#### [What is expected]
Rewrite the text of the records below, replacing every "toiture" with "couverture" and leaving everything else unchanged. Omit the pictures from your answer.

◇ ◇ ◇ ◇ ◇ ◇ ◇

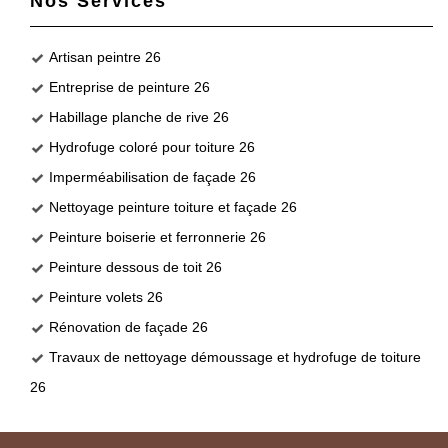
Nos Services
Artisan peintre 26
Entreprise de peinture 26
Habillage planche de rive 26
Hydrofuge coloré pour toiture 26
Imperméabilisation de façade 26
Nettoyage peinture toiture et façade 26
Peinture boiserie et ferronnerie 26
Peinture dessous de toit 26
Peinture volets 26
Rénovation de façade 26
Travaux de nettoyage démoussage et hydrofuge de toiture
26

◇ ◇ ◇ ◇ ◇ ◇ ◇

#### [Result]
Nos Services
Artisan peintre 26
Entreprise de peinture 26
Habillage planche de rive 26
Hydrofuge coloré pour couverture 26
Imperméabilisation de façade 26
Nettoyage peinture couverture et façade 26
Peinture boiserie et ferronnerie 26
Peinture dessous de toit 26
Peinture volets 26
Rénovation de façade 26
Travaux de nettoyage démoussage et hydrofuge de couverture
26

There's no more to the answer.